Kawasaki Hydrogen Road

Paving the way for a hydrogen-based society

Kawasaki Vision for the Future

Today, our society is mostly dependent for energy on fossil fuels such as petroleum or natural gas.
This is causing the serious environmental problem of global warming and the risk of natural resource depletion. “Hydrogen Energy” offers a solution for securing a stable energy supply and the preservation of the global environment.

Hydrogen has been referred to as the “Ultimate Clean Energy.” It can be used like petroleum as fuel to power automobiles, and like natural gas to generate electricity.
Besides, unlike fossil fuels, hydrogen does not emit carbon dioxide when combusted to produce energy.
We will be able to continue to drive cars and use electricity with hydrogen.
Our daily lives will not change. But thanks to hydrogen energy, our society can be changed dramatically.

Through hydrogen energy, Kawasaki hopes to bring a new future to the people of the world.
This initiative, which draws on the integrated capabilities of the whole Kawasaki Group, has already started.

Hydrogen: The Ultimate Energy
Clean and Powerful

Hydrogen, a clean energy that does not emit CO2 when utilization, is derivable from numerous sources. Preparations of the infrastructure to utilize hydrogen as a source of energy are starting globally.

“Production”, “Transportation/Storage”, and “Utilization” of hydrogen.
Kawasaki has technologies highly compatible with each of these processes. Kawasaki technology will link hydrogen production sites to energy consumers, and in so doing give birth to the Hydrogen Road.

“Production”, “Transportation/Storage”, and “Utilization”

Hydrogen Road

Production

Hydrogen Production

Production from
Brown Coal

The “Hydrogen” solution takes advantage of previously unused resources

Despite its great potential, brown coal goes unused because, for various reasons, it cannot be transported to consumers. The solution to convert brown coal to “hydrogen” enables practical use of previously unused resources. The power of hydrogen will create a new path called the “Hydrogen Road” between energy production sites and consuming sites.

Brown coal* that exists about five meters underground in Latrobe Valley, Australia.
The reserves are estimated to be equivalent to 240 years’ worth of total electric power generation in Japan.
Hydrogen is produced from brown coal, and then transported to Japan by liquefied hydrogen carriers.

* Brown coal is an early stage coal, plant fossil, that is less than 100 million years old. It has not been widely used because of spontaneous ignition causing problems in transportation and storage.

Production from Renewable Energy

Mother Nature cannot be controlled by humans.
As power generation using renewable energy becomes widespread, the stability of the power supply becomes an issue.
If excess power is stored in the form of hydrogen, it can be used whenever needed by those who need it.

Production from Renewable Energy Production from Renewable Energy
Hydrogen Transportation & Storage

Hydrogen
Transportation & Storage

Liquefied Hydrogen: The Key to Large-Volume Transportation

Kawasaki’s cryogenic technology makes large-volume transportation of hydrogen possible.

When cryogenically cooled to -253°C, hydrogen changes its phase from a gaseous state (GH2) to a liquid state (LH2), shrinking to 1/800 of its original volume. At its reduced volume, storage and transportation efficiency increases dramatically, enabling a much greater distribution of hydrogen.

Rows from a dataset
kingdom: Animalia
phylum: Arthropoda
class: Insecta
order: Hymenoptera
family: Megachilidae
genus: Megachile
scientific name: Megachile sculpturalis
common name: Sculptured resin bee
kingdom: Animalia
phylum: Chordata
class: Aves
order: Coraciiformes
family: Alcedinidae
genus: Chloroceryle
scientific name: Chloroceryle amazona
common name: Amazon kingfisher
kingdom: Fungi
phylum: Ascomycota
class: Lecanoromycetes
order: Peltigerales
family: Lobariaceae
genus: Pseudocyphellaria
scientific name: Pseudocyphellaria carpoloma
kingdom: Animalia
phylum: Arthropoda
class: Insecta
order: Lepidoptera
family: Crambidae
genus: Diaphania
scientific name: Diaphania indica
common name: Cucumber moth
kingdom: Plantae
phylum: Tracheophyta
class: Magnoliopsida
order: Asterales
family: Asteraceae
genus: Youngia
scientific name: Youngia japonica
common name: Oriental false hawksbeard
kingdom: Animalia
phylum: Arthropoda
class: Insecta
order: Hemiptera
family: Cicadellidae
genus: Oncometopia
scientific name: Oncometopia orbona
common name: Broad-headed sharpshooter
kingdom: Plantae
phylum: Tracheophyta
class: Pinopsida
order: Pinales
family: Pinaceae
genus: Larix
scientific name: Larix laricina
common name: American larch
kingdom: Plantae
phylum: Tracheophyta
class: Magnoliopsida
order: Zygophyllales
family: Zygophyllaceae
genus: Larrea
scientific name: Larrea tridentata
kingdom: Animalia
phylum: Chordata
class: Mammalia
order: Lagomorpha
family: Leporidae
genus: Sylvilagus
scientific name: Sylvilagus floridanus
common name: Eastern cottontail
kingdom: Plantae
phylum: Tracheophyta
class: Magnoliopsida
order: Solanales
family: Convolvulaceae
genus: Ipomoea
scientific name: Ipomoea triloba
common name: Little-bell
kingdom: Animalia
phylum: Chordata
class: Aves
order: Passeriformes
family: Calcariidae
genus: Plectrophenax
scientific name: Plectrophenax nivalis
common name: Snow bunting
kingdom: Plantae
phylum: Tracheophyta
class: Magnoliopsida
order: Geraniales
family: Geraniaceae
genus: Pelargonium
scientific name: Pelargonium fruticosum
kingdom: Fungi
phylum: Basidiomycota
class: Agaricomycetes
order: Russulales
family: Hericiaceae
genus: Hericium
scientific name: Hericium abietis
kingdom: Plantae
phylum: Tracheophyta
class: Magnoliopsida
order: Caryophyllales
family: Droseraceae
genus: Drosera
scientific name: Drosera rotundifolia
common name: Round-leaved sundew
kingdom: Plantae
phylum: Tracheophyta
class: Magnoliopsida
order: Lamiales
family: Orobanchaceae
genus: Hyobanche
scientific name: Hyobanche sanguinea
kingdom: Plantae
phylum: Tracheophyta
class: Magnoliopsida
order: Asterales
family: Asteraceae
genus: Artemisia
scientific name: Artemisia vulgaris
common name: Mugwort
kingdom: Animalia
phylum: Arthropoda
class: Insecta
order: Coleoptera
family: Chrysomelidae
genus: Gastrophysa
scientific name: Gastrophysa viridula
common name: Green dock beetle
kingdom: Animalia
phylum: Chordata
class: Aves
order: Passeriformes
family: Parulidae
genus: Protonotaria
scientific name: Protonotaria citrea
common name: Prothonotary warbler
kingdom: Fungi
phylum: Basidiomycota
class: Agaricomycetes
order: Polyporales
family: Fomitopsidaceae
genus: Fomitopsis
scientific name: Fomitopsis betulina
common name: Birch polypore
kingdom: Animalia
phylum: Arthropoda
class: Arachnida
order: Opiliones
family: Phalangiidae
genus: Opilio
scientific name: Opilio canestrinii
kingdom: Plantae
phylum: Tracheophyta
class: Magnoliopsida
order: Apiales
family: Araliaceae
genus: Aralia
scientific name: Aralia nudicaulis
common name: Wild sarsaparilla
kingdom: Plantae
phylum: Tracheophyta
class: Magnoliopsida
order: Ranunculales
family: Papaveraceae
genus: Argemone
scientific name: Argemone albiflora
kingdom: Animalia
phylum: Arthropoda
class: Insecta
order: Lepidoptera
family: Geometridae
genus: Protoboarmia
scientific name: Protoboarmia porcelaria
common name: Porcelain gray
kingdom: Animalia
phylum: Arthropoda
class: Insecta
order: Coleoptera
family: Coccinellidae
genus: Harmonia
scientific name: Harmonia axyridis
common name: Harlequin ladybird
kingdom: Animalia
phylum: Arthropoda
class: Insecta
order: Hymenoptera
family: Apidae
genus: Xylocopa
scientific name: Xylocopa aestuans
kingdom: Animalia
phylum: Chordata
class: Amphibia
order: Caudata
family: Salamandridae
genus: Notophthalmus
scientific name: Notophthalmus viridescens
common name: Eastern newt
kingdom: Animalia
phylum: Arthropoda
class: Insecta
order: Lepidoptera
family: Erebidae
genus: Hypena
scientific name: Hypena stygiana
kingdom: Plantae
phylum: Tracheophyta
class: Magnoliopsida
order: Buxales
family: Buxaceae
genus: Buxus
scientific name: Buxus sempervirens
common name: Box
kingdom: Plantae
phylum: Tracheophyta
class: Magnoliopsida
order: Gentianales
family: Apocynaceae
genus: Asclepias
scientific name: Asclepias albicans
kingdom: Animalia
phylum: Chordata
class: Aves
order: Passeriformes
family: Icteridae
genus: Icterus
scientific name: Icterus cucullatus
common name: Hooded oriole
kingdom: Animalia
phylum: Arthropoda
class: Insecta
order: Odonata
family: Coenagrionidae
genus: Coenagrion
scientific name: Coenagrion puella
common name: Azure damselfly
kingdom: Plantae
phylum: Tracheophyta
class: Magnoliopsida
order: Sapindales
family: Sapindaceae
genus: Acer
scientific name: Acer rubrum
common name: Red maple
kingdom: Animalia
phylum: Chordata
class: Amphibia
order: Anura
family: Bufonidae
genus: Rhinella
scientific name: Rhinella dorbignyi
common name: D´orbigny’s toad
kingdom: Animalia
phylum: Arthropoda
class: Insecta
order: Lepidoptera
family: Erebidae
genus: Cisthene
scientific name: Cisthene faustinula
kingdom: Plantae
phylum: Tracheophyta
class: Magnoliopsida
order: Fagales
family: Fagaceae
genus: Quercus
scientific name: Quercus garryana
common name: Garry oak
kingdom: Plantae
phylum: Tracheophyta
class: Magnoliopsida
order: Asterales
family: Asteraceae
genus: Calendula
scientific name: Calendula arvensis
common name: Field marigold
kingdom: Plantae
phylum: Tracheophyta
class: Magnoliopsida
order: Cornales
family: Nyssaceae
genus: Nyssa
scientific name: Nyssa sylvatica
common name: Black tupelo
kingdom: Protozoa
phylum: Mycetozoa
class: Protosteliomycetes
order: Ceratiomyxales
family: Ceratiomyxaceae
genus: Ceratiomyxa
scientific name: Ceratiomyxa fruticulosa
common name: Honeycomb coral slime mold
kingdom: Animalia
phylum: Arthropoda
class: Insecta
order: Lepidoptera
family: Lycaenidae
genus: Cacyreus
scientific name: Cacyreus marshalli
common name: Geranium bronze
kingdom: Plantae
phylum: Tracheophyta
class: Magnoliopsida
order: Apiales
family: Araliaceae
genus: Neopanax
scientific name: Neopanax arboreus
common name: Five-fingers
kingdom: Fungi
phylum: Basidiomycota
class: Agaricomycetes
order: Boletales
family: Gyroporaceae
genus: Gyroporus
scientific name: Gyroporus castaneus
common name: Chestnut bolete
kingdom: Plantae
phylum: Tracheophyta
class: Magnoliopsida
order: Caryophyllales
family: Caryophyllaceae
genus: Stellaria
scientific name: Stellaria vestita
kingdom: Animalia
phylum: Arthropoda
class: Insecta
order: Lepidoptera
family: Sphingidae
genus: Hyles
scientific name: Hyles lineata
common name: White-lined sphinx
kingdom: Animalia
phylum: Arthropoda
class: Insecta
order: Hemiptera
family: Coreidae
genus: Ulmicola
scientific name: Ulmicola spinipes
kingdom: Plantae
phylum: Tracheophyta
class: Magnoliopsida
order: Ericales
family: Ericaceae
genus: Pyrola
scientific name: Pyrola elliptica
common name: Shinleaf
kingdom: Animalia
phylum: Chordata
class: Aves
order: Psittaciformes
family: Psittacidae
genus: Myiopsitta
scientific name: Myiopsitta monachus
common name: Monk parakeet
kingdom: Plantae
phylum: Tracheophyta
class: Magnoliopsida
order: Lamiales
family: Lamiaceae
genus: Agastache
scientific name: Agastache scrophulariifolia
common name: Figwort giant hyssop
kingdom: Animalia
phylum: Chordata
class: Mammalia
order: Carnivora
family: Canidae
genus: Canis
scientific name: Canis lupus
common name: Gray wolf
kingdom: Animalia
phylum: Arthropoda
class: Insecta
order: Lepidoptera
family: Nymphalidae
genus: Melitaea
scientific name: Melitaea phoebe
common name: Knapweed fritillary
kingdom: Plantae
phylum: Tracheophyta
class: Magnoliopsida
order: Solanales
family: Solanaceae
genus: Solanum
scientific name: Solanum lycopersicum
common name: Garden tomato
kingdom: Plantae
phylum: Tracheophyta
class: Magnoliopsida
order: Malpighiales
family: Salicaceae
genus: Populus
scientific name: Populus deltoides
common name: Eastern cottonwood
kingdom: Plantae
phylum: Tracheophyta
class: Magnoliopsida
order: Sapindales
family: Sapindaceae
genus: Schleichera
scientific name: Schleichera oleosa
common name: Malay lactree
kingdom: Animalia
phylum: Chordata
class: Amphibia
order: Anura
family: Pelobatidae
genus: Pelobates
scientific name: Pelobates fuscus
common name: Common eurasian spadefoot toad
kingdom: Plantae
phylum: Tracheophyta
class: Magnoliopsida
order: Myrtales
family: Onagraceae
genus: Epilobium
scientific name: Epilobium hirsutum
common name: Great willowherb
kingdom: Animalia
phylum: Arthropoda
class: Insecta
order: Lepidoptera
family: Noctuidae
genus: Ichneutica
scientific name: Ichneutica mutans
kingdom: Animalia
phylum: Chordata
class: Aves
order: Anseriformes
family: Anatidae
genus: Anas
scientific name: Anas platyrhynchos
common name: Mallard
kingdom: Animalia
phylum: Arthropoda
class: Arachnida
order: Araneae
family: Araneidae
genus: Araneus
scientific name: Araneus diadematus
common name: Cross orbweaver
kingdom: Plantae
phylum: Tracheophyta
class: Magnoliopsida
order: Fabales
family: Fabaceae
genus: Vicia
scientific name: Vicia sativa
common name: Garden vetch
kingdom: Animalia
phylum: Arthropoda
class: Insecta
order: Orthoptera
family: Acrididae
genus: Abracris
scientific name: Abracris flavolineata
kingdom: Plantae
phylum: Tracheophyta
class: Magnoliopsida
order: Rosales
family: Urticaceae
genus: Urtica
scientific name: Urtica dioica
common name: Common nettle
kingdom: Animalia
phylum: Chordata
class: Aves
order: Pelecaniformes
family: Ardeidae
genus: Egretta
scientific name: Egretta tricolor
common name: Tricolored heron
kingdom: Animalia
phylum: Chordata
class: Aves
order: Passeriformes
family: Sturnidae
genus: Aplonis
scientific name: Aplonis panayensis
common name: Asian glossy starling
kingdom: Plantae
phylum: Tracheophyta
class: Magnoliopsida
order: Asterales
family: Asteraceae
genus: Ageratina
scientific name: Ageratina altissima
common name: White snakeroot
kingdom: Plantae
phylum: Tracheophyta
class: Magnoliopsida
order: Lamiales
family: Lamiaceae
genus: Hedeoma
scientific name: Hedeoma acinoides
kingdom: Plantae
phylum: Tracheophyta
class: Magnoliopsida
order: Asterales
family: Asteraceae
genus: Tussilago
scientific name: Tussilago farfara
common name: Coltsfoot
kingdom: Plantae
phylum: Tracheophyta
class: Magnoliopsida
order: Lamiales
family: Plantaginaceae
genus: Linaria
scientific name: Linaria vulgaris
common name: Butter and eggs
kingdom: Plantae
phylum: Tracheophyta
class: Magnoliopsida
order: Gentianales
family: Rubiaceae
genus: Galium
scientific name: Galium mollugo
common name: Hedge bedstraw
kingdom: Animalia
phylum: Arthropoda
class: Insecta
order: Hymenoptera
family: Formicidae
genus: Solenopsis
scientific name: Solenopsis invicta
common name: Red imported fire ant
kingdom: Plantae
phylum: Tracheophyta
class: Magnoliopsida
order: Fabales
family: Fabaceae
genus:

== WHAT YOU NEED TO DO ==
(A) Answer these questions about the Kawasaki Hydrogen Road text, one per line:
(i) About how far underground does the brown coal in Latrobe Valley lie?
(ii) To what amount of electric power generation are the brown coal reserves estimated to be equivalent?
(iii) To what temperature must hydrogen be cooled to change from a gas to a liquid?
(B) From the Kawasaki Hydrogen Road text, extract the passage starting at "Brown coal* that" and ending at "transportation and storage.".

== SOLUTIONS ==
(A)
(i) About five meters.
(ii) 240 years' worth of total electric power generation in Japan.
(iii) -253°C.

(B)
Brown coal* that exists about five meters underground in Latrobe Valley, Australia.
The reserves are estimated to be equivalent to 240 years’ worth of total electric power generation in Japan.
Hydrogen is produced from brown coal, and then transported to Japan by liquefied hydrogen carriers.

* Brown coal is an early stage coal, plant fossil, that is less than 100 million years old. It has not been widely used because of spontaneous ignition causing problems in transportation and storage.